Bennett, who counts among his priorities affordable housing, affordable healthcare, and alternative energy sources, said he has handed out 10,000 campaign cards featuring his photo. He spent the better part of 20 days in the Hyannis rotary, where, he said, the traffic flow is 2,500 cars per hour.

Jeremy Greenan, a 30-year-old clerk at the Airport Liquors store on the Hyannis rotary, nodded in recognition when Bennett's name was mentioned by a reporter. ''I don't follow politics that much, so to see him out there, it definitely helps," he said. ''He's a younger guy, too -- that's cool."

Raised in Pennsylvania, Bennett said he was a ''hellion" in his youth, but straightened out at a two-year military college, where he was valedictorian in 1997. In 2001, after attending Penn State, he moved to Nantucket, where his mother lives. The family's history on the island dates to the 1920s, he said.

Bennett's first campaign for selectman, in 2003, was unsuccessful. The following year, he spent weeks waving at cars in the island's Milestone Rotary -- making him an object of some ridicule, but helping him win one of two open seats by a handful of votes. (Willauer, elected the following year, also campaigned in the rotary after seeing Bennett win.)

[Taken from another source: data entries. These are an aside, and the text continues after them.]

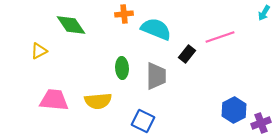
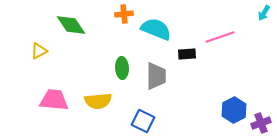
black rectangle: rotated 48 degrees clockwise
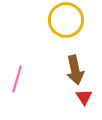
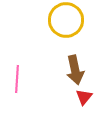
pink line: rotated 12 degrees counterclockwise
red triangle: rotated 12 degrees clockwise
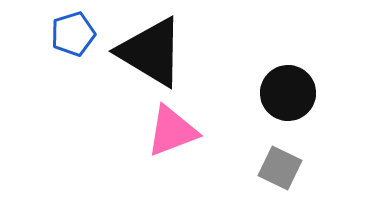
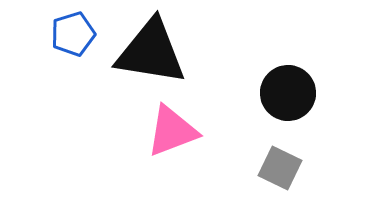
black triangle: rotated 22 degrees counterclockwise
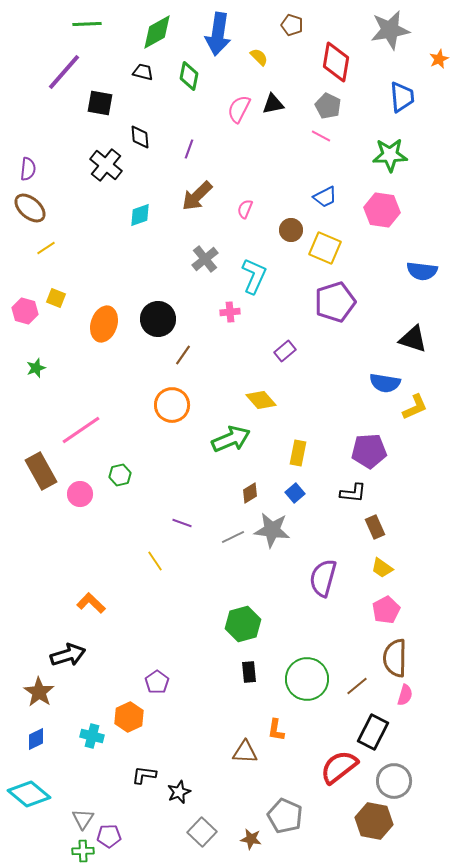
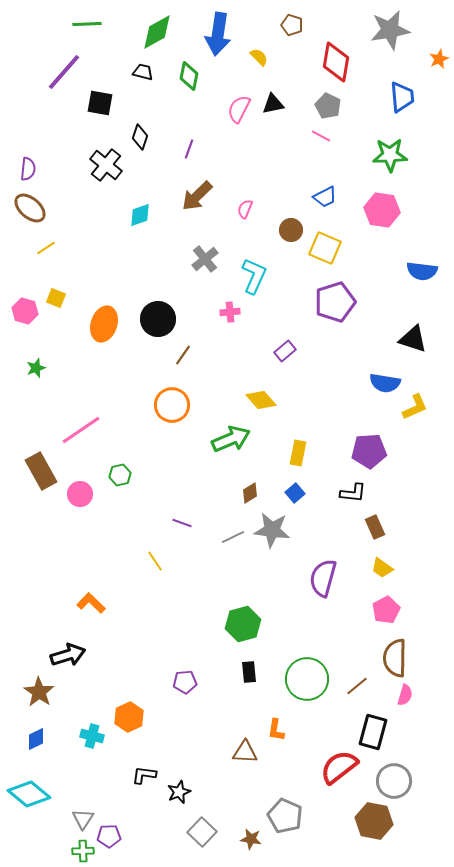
black diamond at (140, 137): rotated 25 degrees clockwise
purple pentagon at (157, 682): moved 28 px right; rotated 30 degrees clockwise
black rectangle at (373, 732): rotated 12 degrees counterclockwise
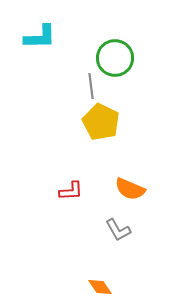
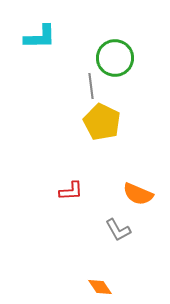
yellow pentagon: moved 1 px right
orange semicircle: moved 8 px right, 5 px down
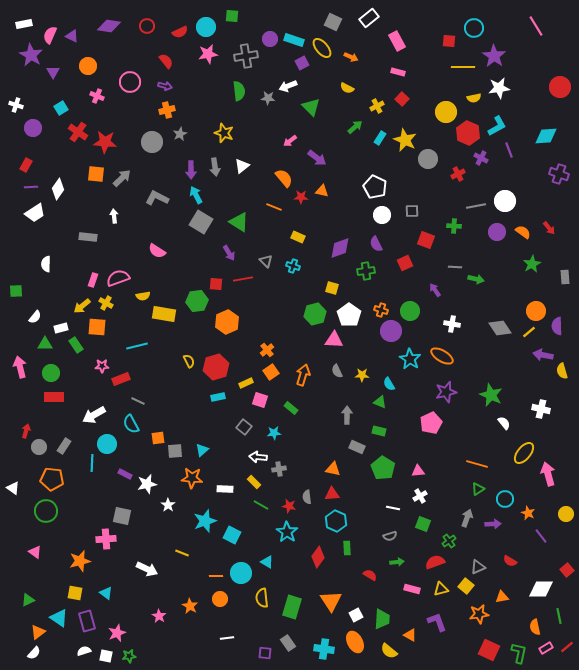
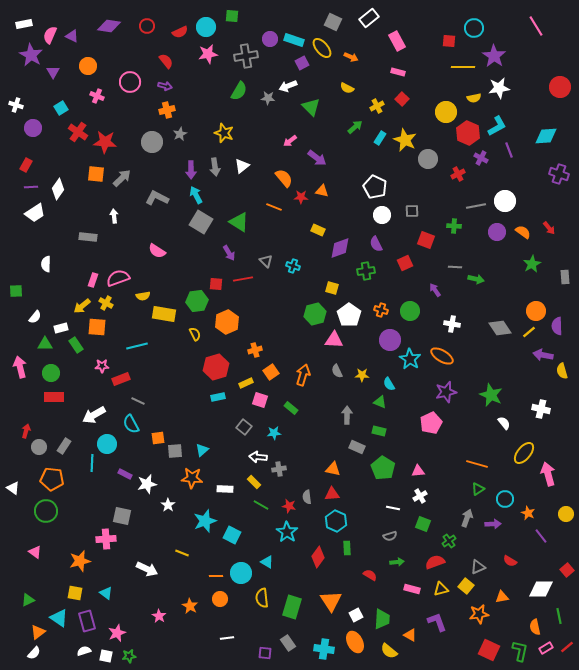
green semicircle at (239, 91): rotated 36 degrees clockwise
yellow rectangle at (298, 237): moved 20 px right, 7 px up
purple circle at (391, 331): moved 1 px left, 9 px down
orange cross at (267, 350): moved 12 px left; rotated 24 degrees clockwise
yellow semicircle at (189, 361): moved 6 px right, 27 px up
green L-shape at (519, 653): moved 1 px right, 2 px up
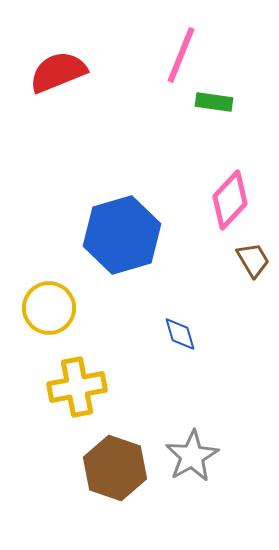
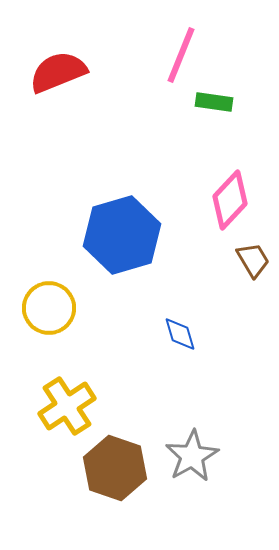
yellow cross: moved 10 px left, 19 px down; rotated 22 degrees counterclockwise
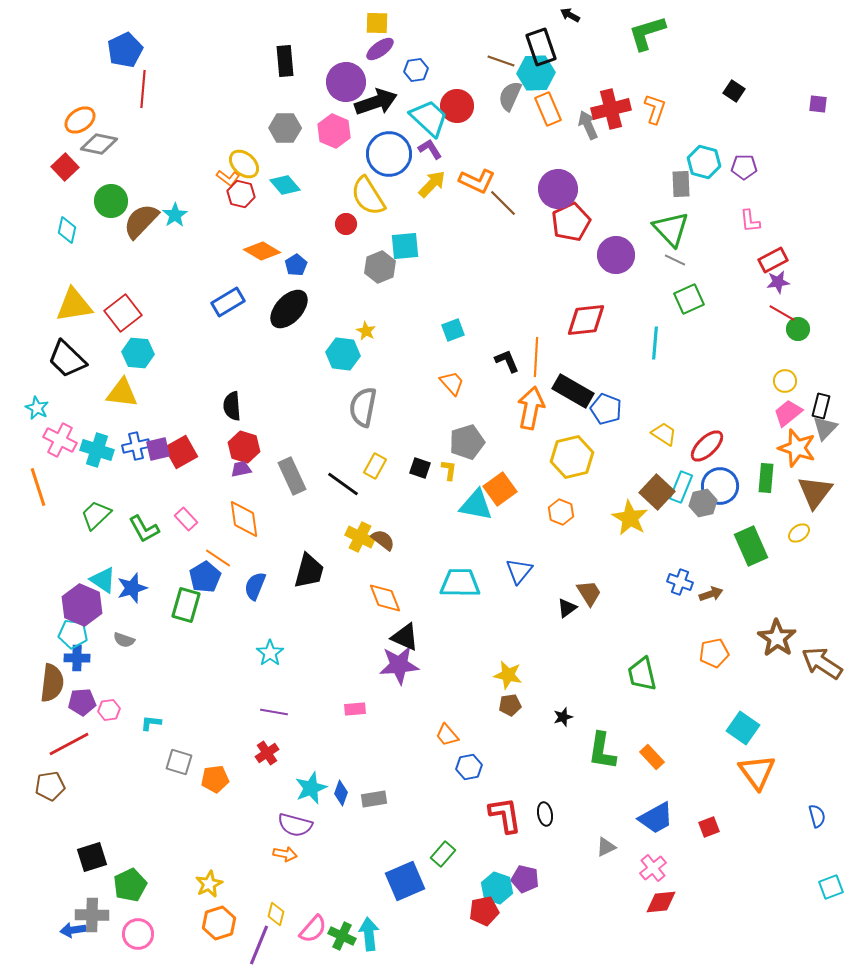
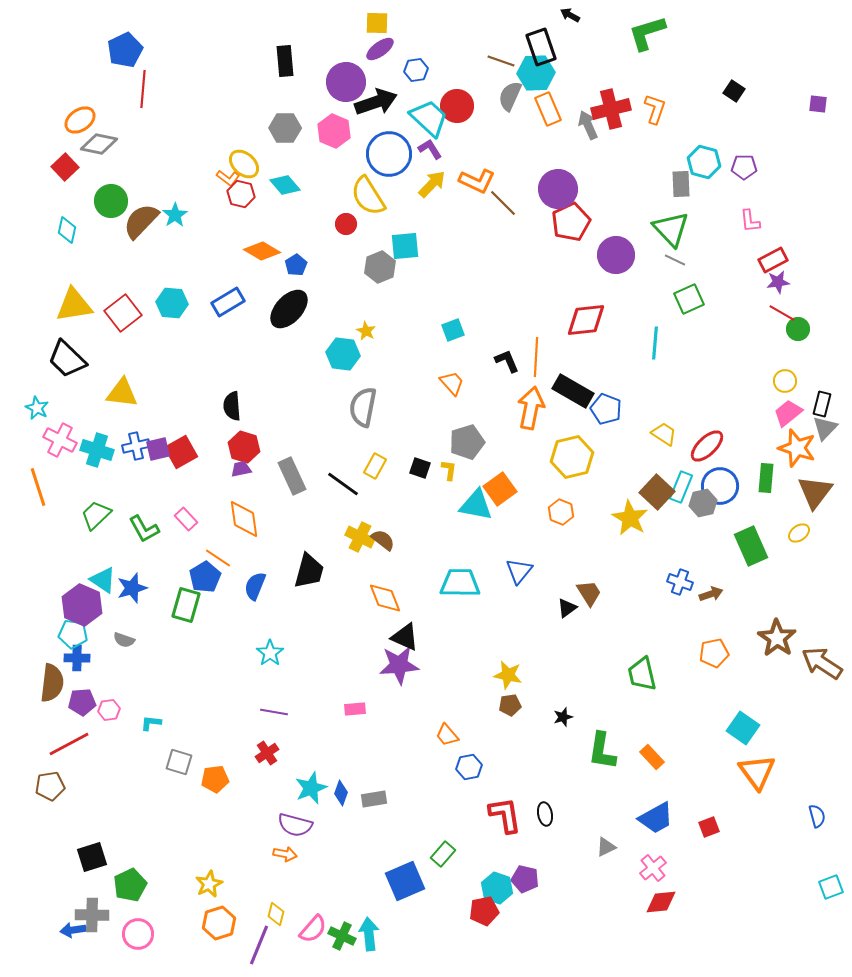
cyan hexagon at (138, 353): moved 34 px right, 50 px up
black rectangle at (821, 406): moved 1 px right, 2 px up
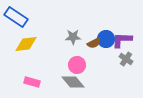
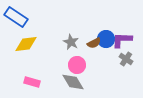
gray star: moved 2 px left, 5 px down; rotated 28 degrees clockwise
gray diamond: rotated 10 degrees clockwise
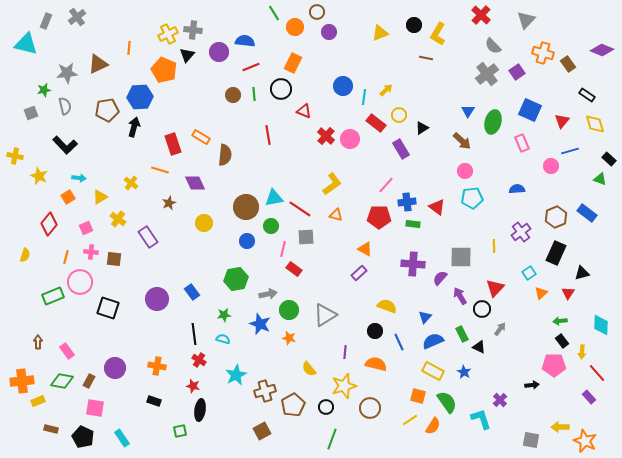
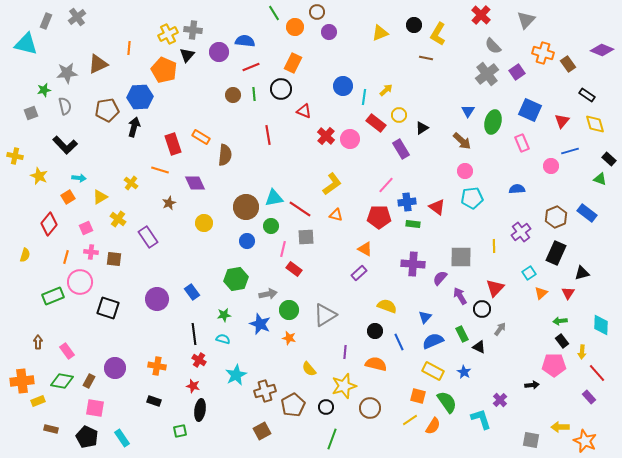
black pentagon at (83, 437): moved 4 px right
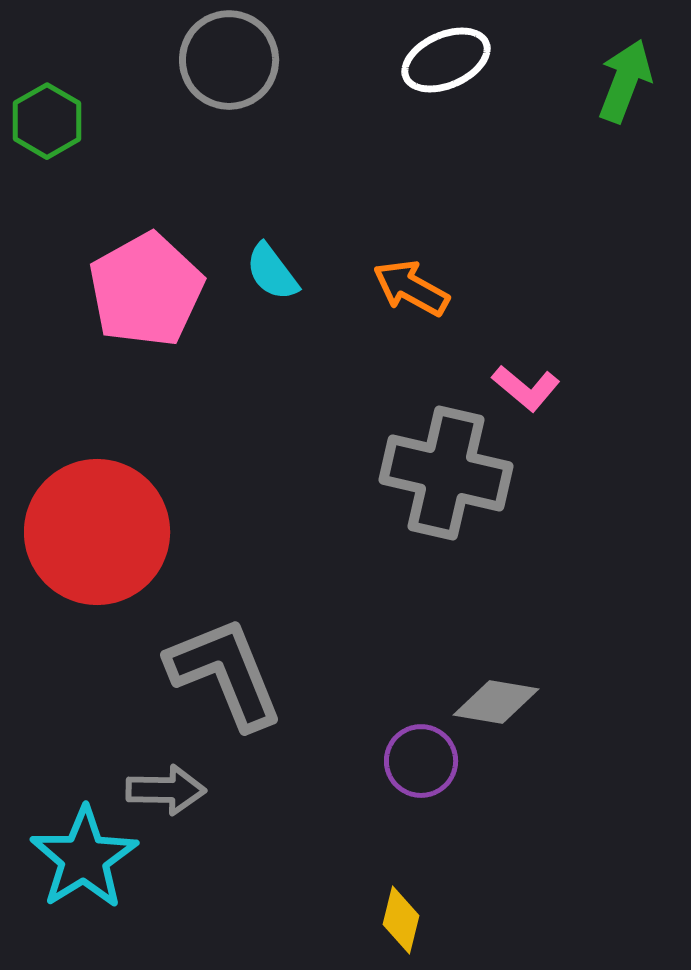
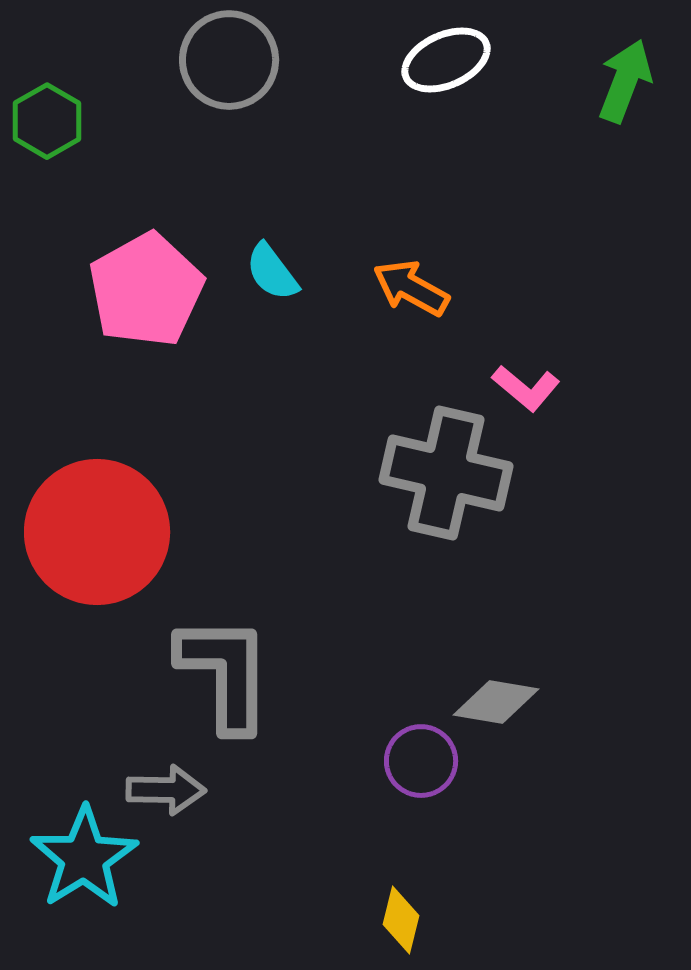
gray L-shape: rotated 22 degrees clockwise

''Something clicked for the populace," said Doug Foregger, 40, a Nantucket real estate executive. ''They said, hey, if he's working this hard to get this job, maybe he'll work that hard on our behalf."

In the small, pink-curtained courtroom at the Nantucket town offices, Bennett wore a gray suit and sat ramrod straight at the selectmen's table one night this month. Before about 20 spectators seated in wooden benches, Bennett made a motion to accept a $1,000 donation to the island's adult day-care center, then voted ''aye" in a loud, distinctive voice.

He later cast the only vote against a plan to limit parking on narrow Cliff Road because, he explained the next day, the change could hurt businesses there.

Not everyone has been pleased with Bennett's performance. Richard Burns, a Nantucket bookstore employee, said the selectman doesn't seem to grasp the ''nuts and bolts" of governing and doesn't garner much respect. Some critics, including Willauer, say Bennett has been stretched thin by his Senate campaign and has missed important decisions.

Others have faulted Bennett for recklessness, after he accused another islander of extortion on an online message board dedicated to Nantucket politics. Grant Sanders, the administrator of the popular website, known as YACK, said he suspended Bennett's posting privileges because his comments were libelous. (On his site, Sanders credited ''the Doug Brouhaha" with boosting visitor traffic by almost 20,000 hits per day in December.)

Sanders said he would happily welcome Bennett back to the website if he would apologize. Bennett maintains he did nothing wrong.

''I think he is a decent and caring young man," Sanders wrote in an e-mail. ''He's like a hurricane. You can't stop the guy."